Talks go on in bid to save Oddbins
Talks are taking place between the former owner of Oddbins and administrators to save the troubled wine retailer and secure the future of hundreds of workers.
Advanced talks are taking place between entrepreneur Raj Chatta and insolvency firm Duff & Phelps over a deal to rescue the firm’s remaining stores.
It is understood that 13 Oddbins outlets, mainly based in London, have shut their doors since the business first entered administration in February. A deal to secure the future of the business will also see a number of its former locations sold to help stabilise its financial future.
The company has continued to trade as a going concern for the past four months as rescue talks took place. Oddbins was founded by entrepreneur Ahmed Pochee in London in 1963, after starting the firm by delivering wine to clubs and restaurants in the capital.
Mr Chatta’s Walsall-based European Food Brokers, which bought Oddbins out of administration in 2011, appointed administrators for its retail operation, made up of more than 100 Oddbins, Wine Cellar and Whittards Wine Merchants stores.
The parent group and its drinks distribution business did not enter administration.
EFB blamed the collapse on “extremely tough” trading conditions, but its owner is seeking to take it back from the hands of administrators after offloading stores.
Duff & Phelps said that Oddbins was a victim of tough times on the High Street, with a decline in consumer spending, and surging business rates and rents.
Oddbins’ administration comes amid a tough period for booze retailers, with Majestic Wine currently fielding bids for its retail store business after sliding to an £8.5 million loss in the last full-year.
Majestic Wine is set to rebrand as Naked Wines as it pivots its focus towards its digital retail arm, as consumers continue to buy online at the expense of the high street.
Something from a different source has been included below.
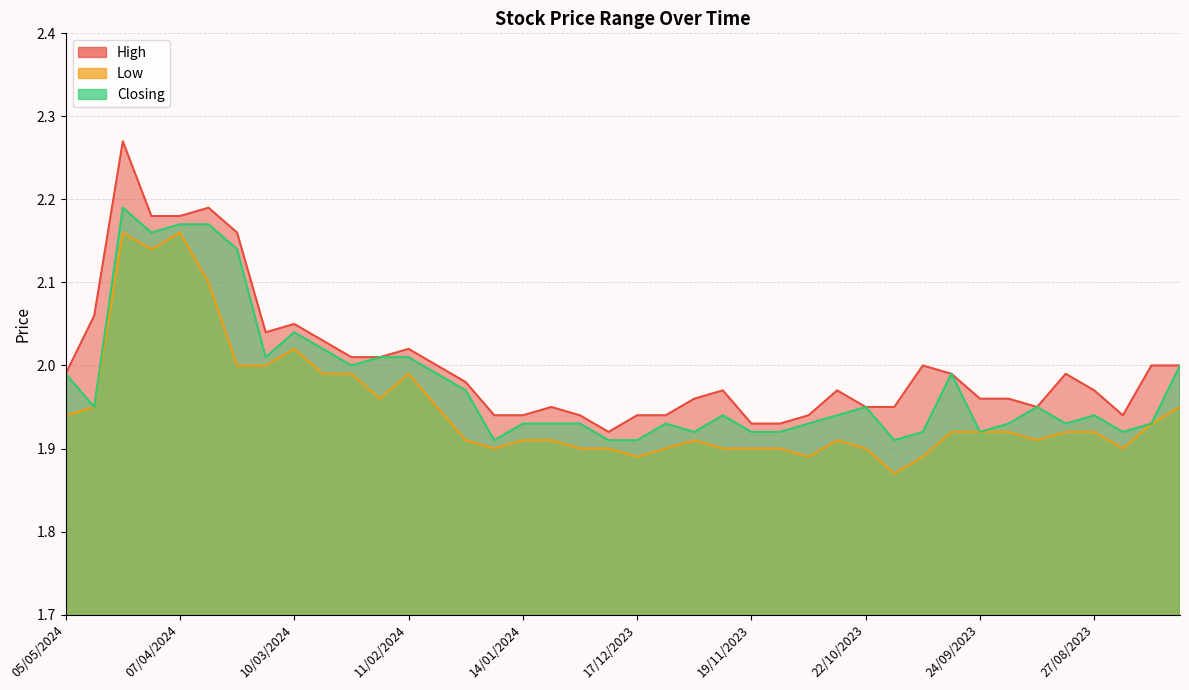

What are all the series names shown in the legend?

High, Low, Closing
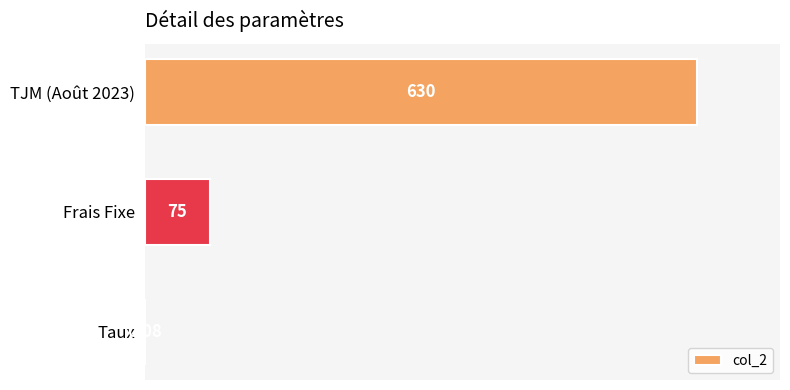

What is the sum of the values at TJM (Août 2023) and Frais Fixe?

705.0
Last year, fellow off licence retailer Bargain Booze was sold to grocery wholesaler Bestway after its parent company Conviviality collapsed into administration.
When Oddbins went into administration, putting 550 jobs at risk, it was the second time that the business, which operates 101 off-licences and two convenience stores under a variety of brands, had collapsed in eight years.
There are no Oddbins sites in the West Midlands.